Rising from disruption requires executing on increasingly integrated capabilities. This requires clarity and alignment on the challenge being faced, the systems, people and processes impacted, the strategy to move forward, and the shifts already underway. Many organisations don’t have the tools needed to cut through this level of complexity.

Enterprise Architecture supports the ability to execute through a shared common language across lines of business, an understanding of the layers of the organisation impacted, and a toolset to respond. A microservices and service-oriented architectural approach supports greater business agility. EA improves speed to market for application and data integrations, and the automation of business processes or workflows while establishing control over scenarios. For CIOs, speed, executional clarity and alignment make the difference in responding to change – and, planning for the future.

Achieving a first-class customer experience

To remain competitive retail banks need to ensure customers can move between communication channels easily and that they personalise online interactions to maximise customer interactions and additional revenue opportunities. McKinsey reported that 76% of US consumers moved to digital channels for the first time during the pandemic, while a survey by Accentureshowed that 58% of customers want to be able to switch between human and digital channels.

In order to achieve a first-class customer experience, financial institutions need to focus on delivering true omnichannel: offering the same services to customers across all digital and offline channels, synchronising their data for reuse across channels in real-time. For many FIs, this trend accelerated the need for digital transformation and increased focus on digital customer experience.

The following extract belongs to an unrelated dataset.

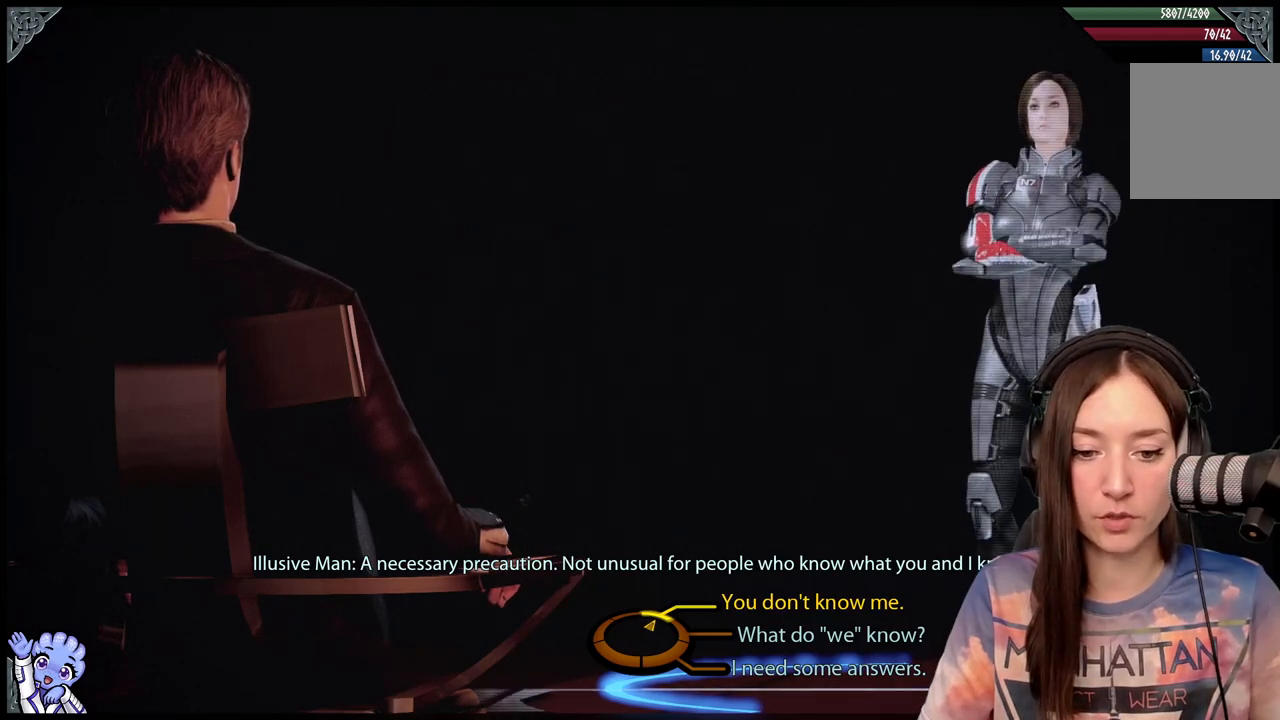
{"buttons": [], "left_stick": "up-right", "right_stick": "center", "events": []}
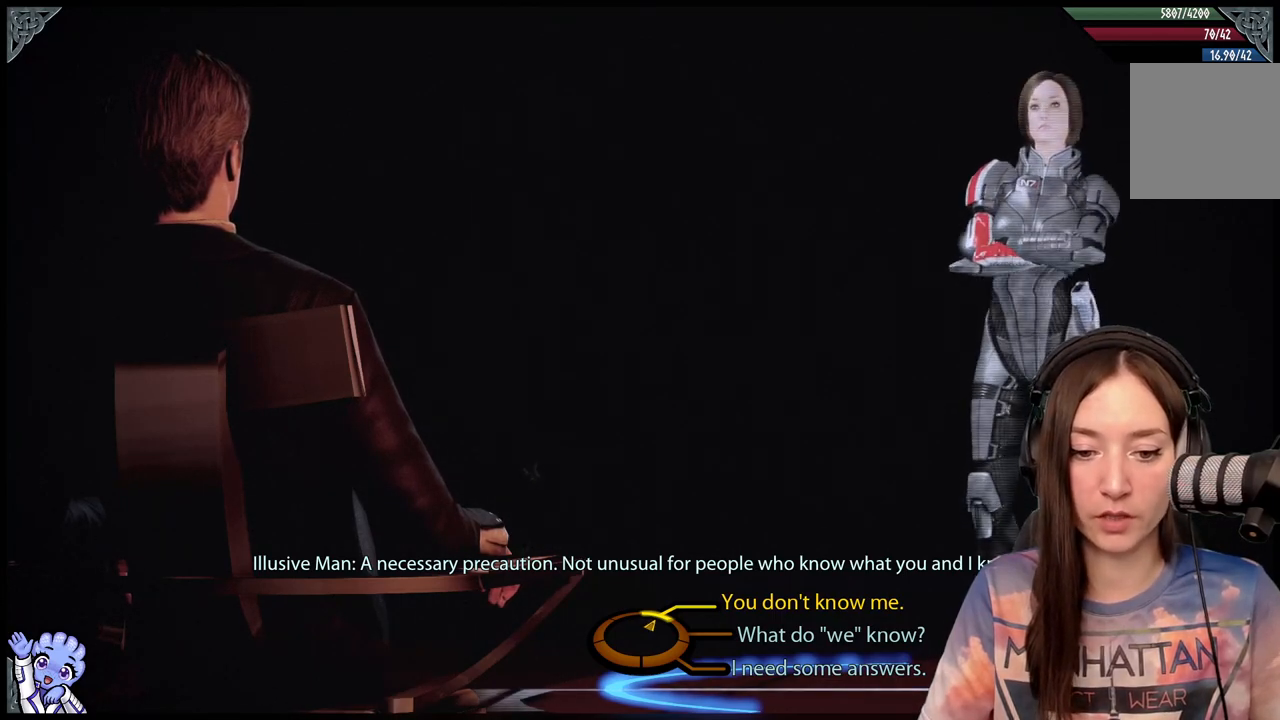
{"buttons": [], "left_stick": "up-right", "right_stick": "center", "events": []}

The challenges CIOs face here are threefold:

  • Cost and complexity of adopting omnichannel technology often spiral out of control
  • Omnichannel technology projects are sometimes impeded by disconnected silos of enterprise information
  • Security and compliance risks are not always visible and not accounted for

The delivery of integrated channels and seamless end-to-end transactions relies on Enterprise Architecture. Enterprise Architecture can not only help with the delivery of such things but also enable the creation and deployment of digitally-enabled business strategies and new operating models using those technologies.

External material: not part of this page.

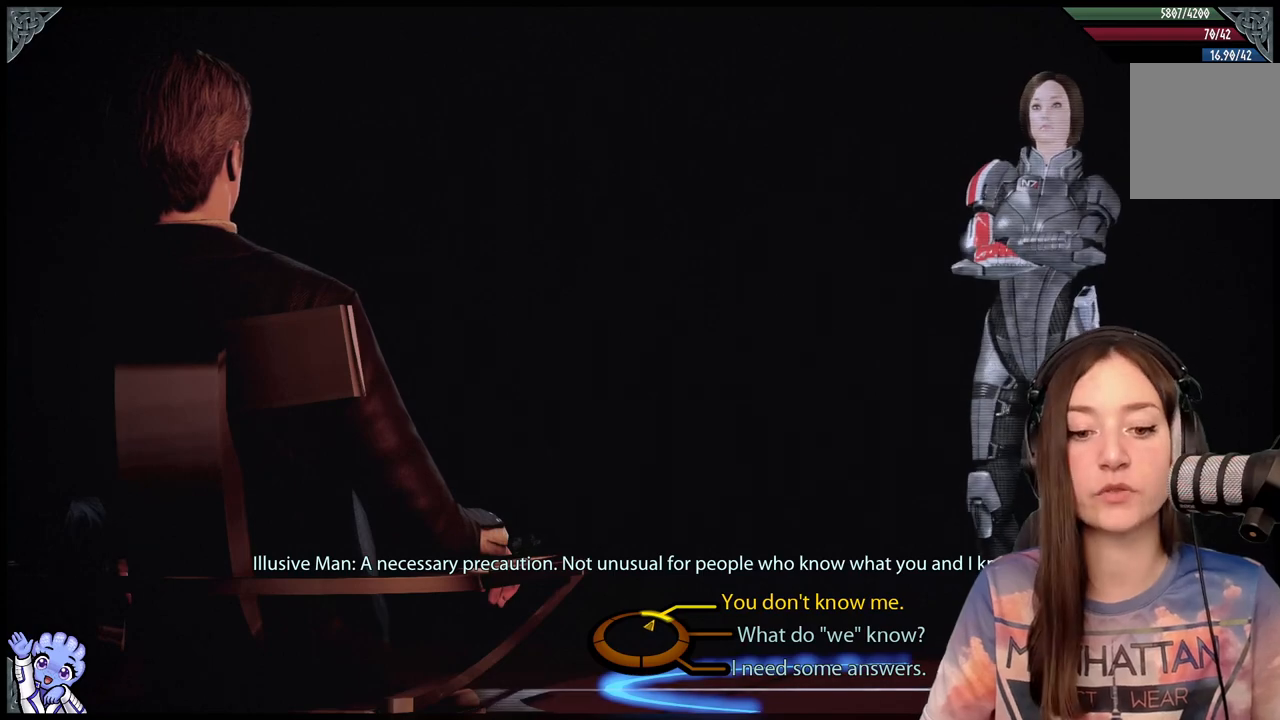
{"buttons": [], "left_stick": "up-right", "right_stick": "center", "events": []}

Enterprise architecture can help control investment across IT portfolios, create a single source of truth of all enterprise information from all areas that are to be integrated, and gain visibility into compliance and security to anticipate and prevent potential threats.

Reinventing Business-As-Usual

According to an FT article from last summer, banks in the US and Europe were starting to show signs of being back to Business as Usual, moving away from the negative effects of the pandemic. This does not mean we are out of the woods. But it is a start.

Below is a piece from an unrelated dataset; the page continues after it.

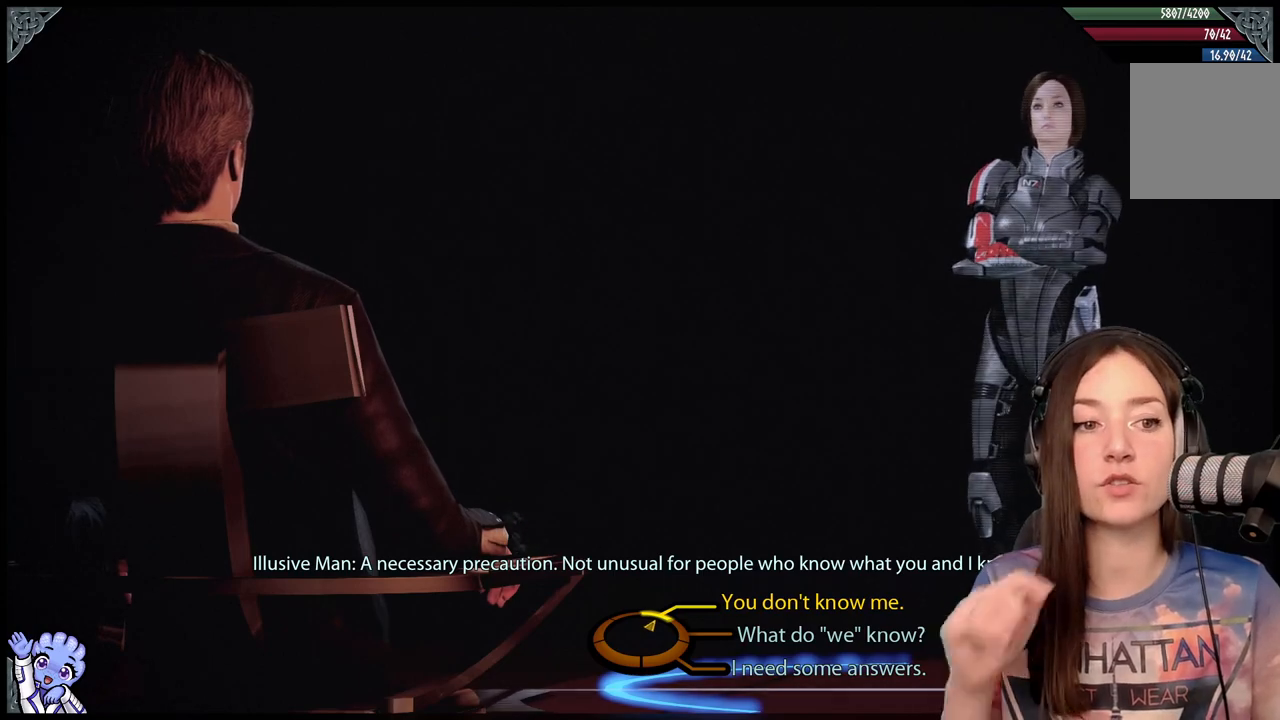
{"buttons": [], "left_stick": "up-right", "right_stick": "center", "events": []}
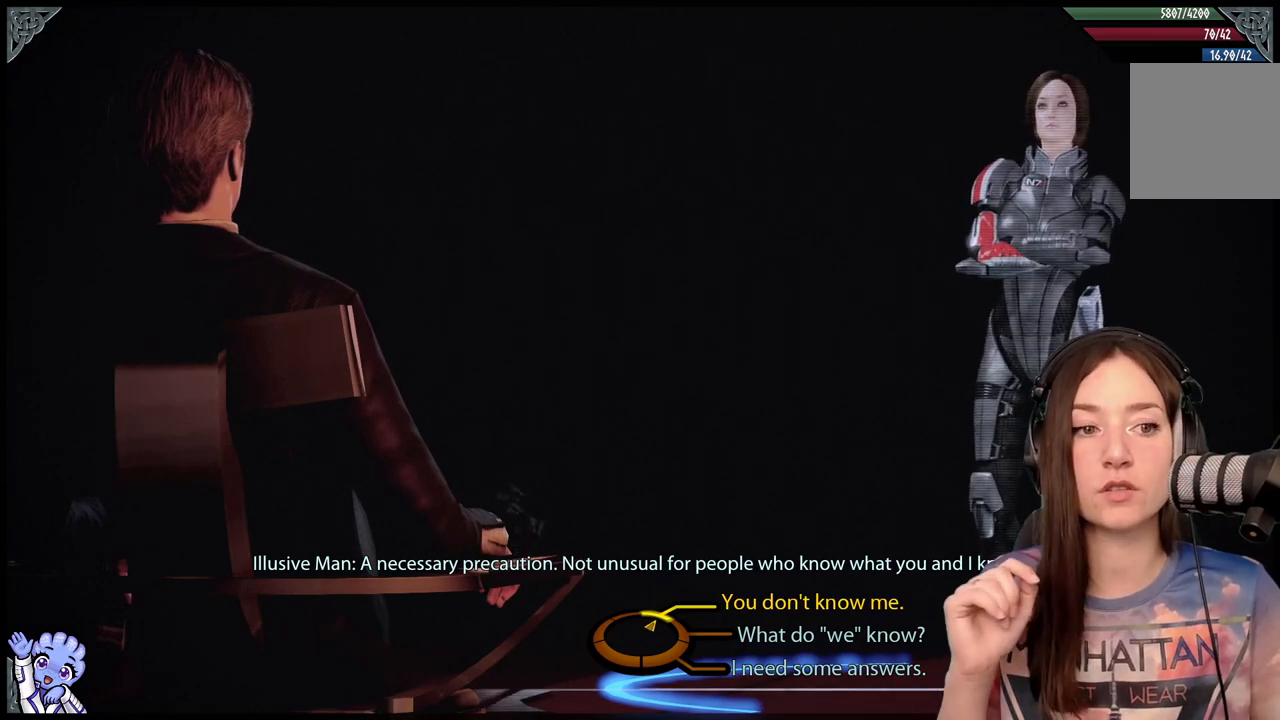
{"buttons": [], "left_stick": "up-right", "right_stick": "center", "events": []}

The pandemic highlighted two things: the need for and benefits of cross-departmental collaboration, and the importance of “as is” and “to be” planning. Organisations need to start moving away from a reactive business model to a proactive one where the focus is back on winning against the competition. This is also the time for financial services firms to reassess the short-term fixes they put in place over the last two years and look at long term designs.

We know change is a constant. What differentiates resilient organisations is the ability to endure and even benefit from change. They have the agility to align IT assets with risk, resiliency and business processes & programs around an actionable plan.

Enterprise Architecture is the missing link between technological resilience and operational resilience. Enterprise Architecture provides organisational clarity to accelerate this transformation in a strategic and purposeful way, mapping the process of a desired future state. Overcoming these challenges in the coming year will be key for FIs in order to be truly resilient and be able to weather the next storm.